Окрасить кровью сердца небо легче,

Чем провести мгновение с глупцом.

— Так,— сказал министр, хотя не успел прочесть и половину первой строчки.— А еще что?

— Можно и еще,— сказал Джинн и перевернул страницу:

Зимой костер — нужнее алых роз,

Зимой кошма — нежнее шелка кос.

Но человек плохой всегда страшнее,

Чем самый злой и самый страшный пес!

— Святой был человек,— заметил ханский министр, не разобрав и двух слов.— Мы его верным слугой аллаха объявили. Теперь нам ничего не страшно.

Мастер Абдулла опять перевернул несколько страниц:

Пусть трус усердно золото чернит,

Он в медь его вовек не обратит.

Псу — всякий трус, реке — герой подобен,

А где тот пес, что реку осквернит?..

— Да,— сказал министр, торопясь уйти во дворец, чтобы соснуть после трудов часок-другой.— Святой был человек.
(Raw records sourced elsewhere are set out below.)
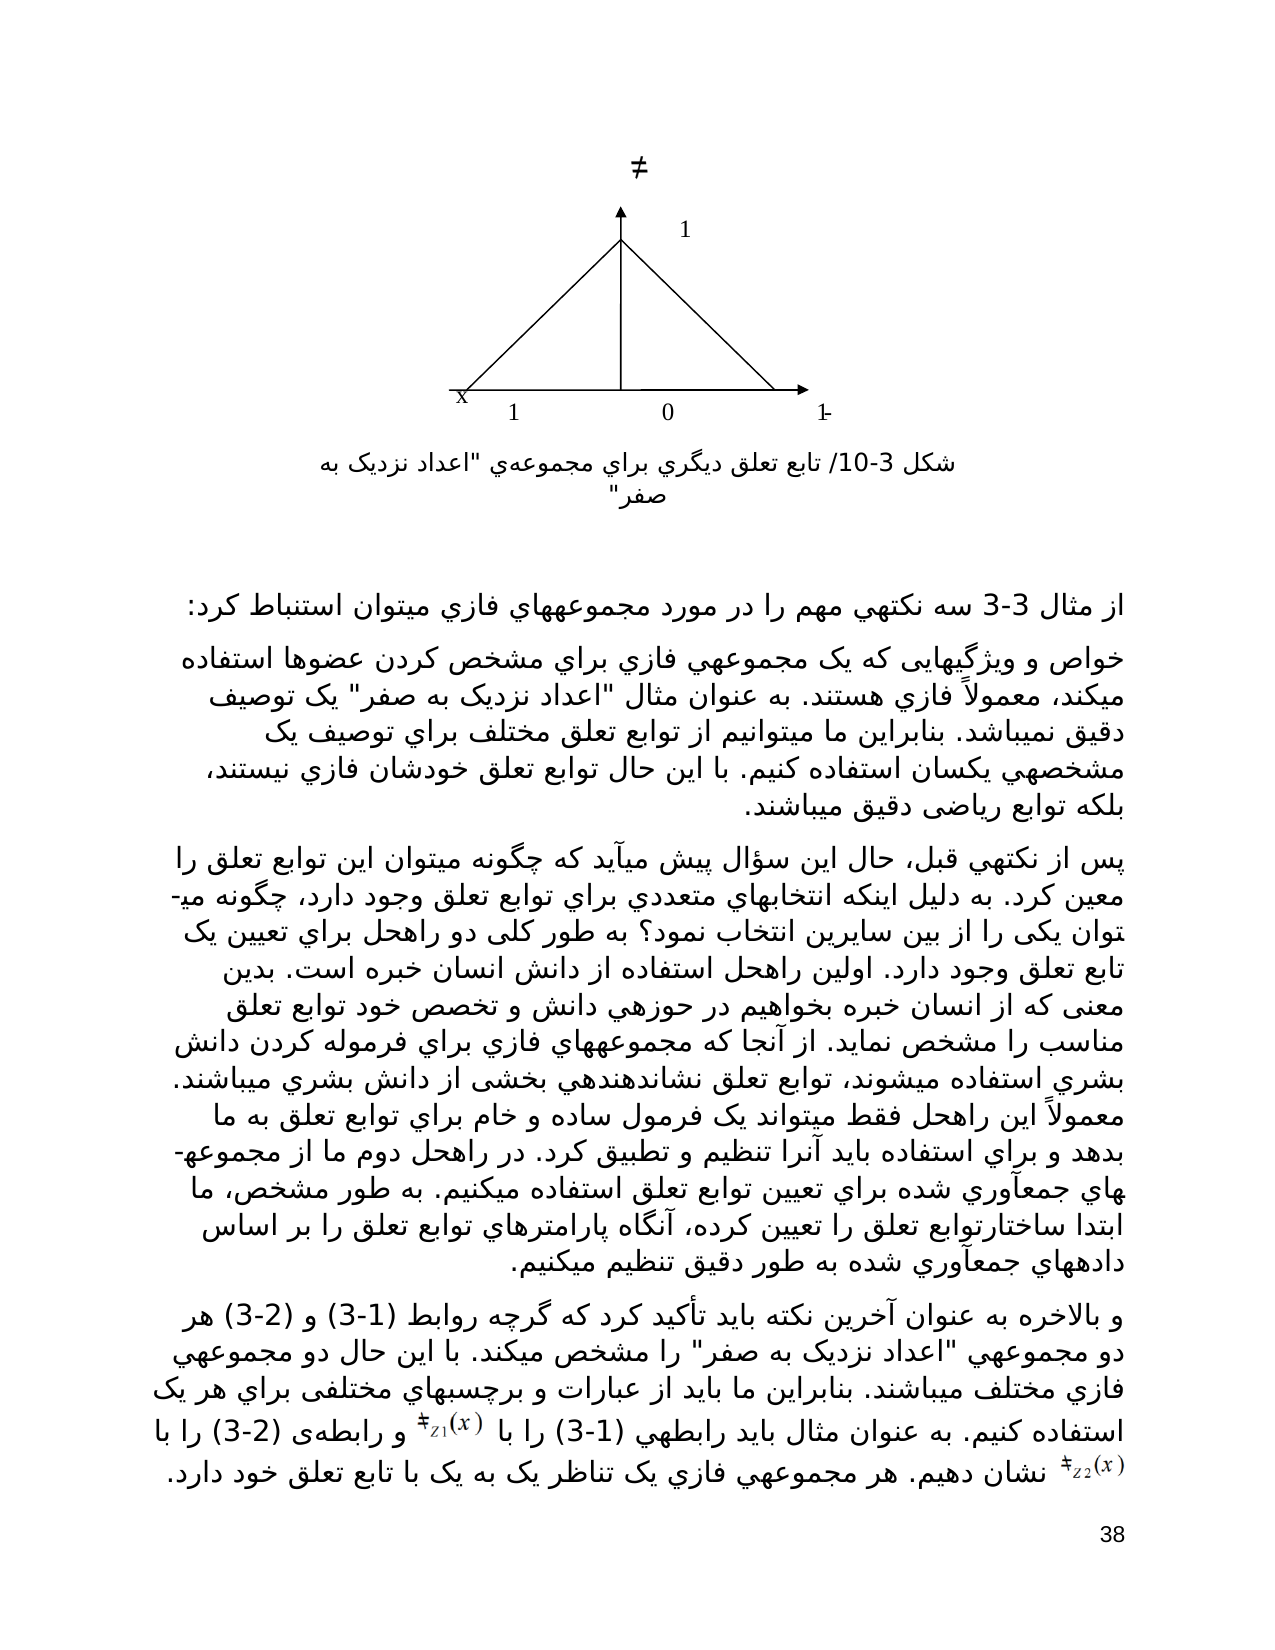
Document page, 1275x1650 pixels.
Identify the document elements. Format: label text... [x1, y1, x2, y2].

text پس از نکتهي قبل، حال این سؤال پیش میآید که چگونه میتوان این توابع تعلق را معین کرد. به دلیل اینکه انتخابهاي متعددي براي توابع تعلق وجود دارد، چگونه میتوان یکی را از بین سایرین انتخاب نمود؟ به طور کلی دو راهحل براي تعیین یک تابع تعلق وجود دارد. اولین راهحل استفاده از دانش انسان خبره است. بدین معنی که از انسان خبره بخواهیم در حوزهي دانش و تخصص خود توابع تعلق مناسب را مشخص نماید. از آنجا که مجموعههاي فازي براي فرموله کردن دانش بشري استفاده میشوند، توابع تعلق نشاندهندهي بخشی از دانش بشري میباشند. معمولاً این راهحل فقط میتواند یک فرمول ساده و خام براي توابع تعلق به ما بدهد و براي استفاده باید آنرا تنظیم و تطبیق کرد. در راهحل دوم ما از مجموعههاي جمعآوري شده براي تعیین توابع تعلق استفاده میکنیم. به طور مشخص، ما ابتدا ساختارتوابع تعلق را تعیین کرده، آنگاه پارامترهاي توابع تعلق را بر اساس دادههاي جمعآوري شده به طور دقیق تنظیم میکنیم. [150, 841, 1125, 1278]
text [150, 1298, 1125, 1489]
picture [618, 150, 656, 188]
picture [1056, 1450, 1125, 1483]
picture [416, 1407, 488, 1442]
text شکل 3-10/ تابع تعلق دیگري براي مجموعه‌ي "اعداد نزدیک به صفر" [315, 448, 960, 509]
text از مثال 3-3 سه نکتهي مهم را در مورد مجموعههاي فازي میتوان استنباط کرد: [150, 588, 1125, 622]
text خواص و ویژگیهایی که یک مجموعهي فازي براي مشخص کردن عضوها استفاده میکند، معمولاً فازي هستند. به عنوان مثال "اعداد نزدیک به صفر" یک توصیف دقیق نمیباشد. بنابراین ما میتوانیم از توابع تعلق مختلف براي توصیف یک مشخصهي یکسان استفاده کنیم. با این حال توابع تعلق خودشان فازي نیستند، بلکه توابع ریاضی دقیق میباشند. [150, 641, 1125, 822]
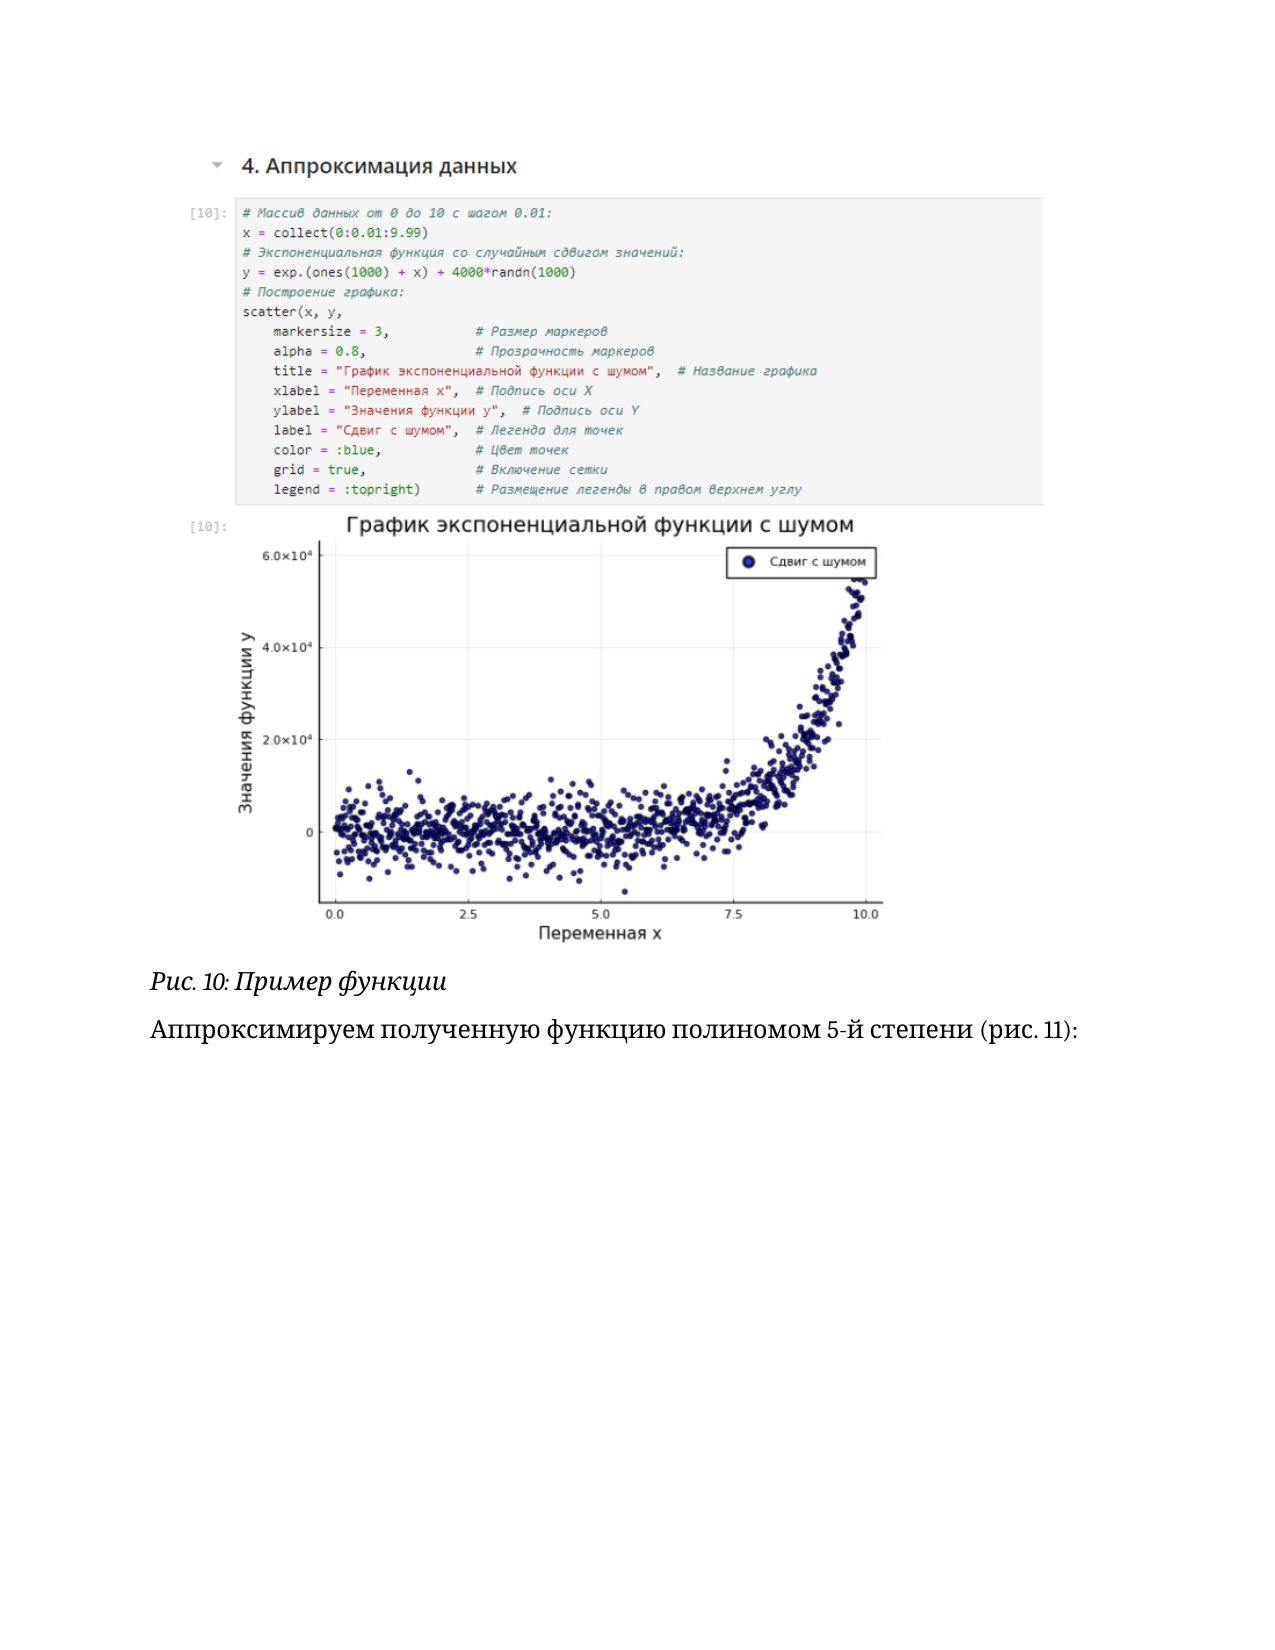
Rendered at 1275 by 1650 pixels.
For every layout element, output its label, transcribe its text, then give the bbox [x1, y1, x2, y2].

picture [168, 150, 1044, 948]
text Аппроксимируем полученную функцию полиномом 5-й степени (рис. 11): [150, 1016, 1125, 1044]
text Рис. 10: Пример функции [150, 968, 1125, 997]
Очень он мулл любил.

— Конечно,— подтвердил мастер и опять перевернул страницу:

Пускай не говорят, что в Мекку путь святой.

Мулла драконом стал, а раньше был змеей.

Уж если ты пошел аллаху помолиться,

Старайся не вставать поблизости с муллой.

Давно уже нет в Хиве хана, нет кушбеги, нет страшных подземных темниц, нет нищих земледельцев и ремесленников. Хороший город Хива! Счастливые там живут люди!

Когда вы приедете в Хиву, вам расскажут еще много историй, связанных с именем Махмуда, и, уж конечно, покажут вам замечательное творение старых мастеров — гробницу Махмуда-Пахлавана, на сводах которой искусно выписаны многие из стихов простого шубника, замечательного борца и свободолюбивого поэта. Там теперь государственный музей. Вы можете прочесть и стихи Махмуда, если знаете язык фарси, на котором они написаны.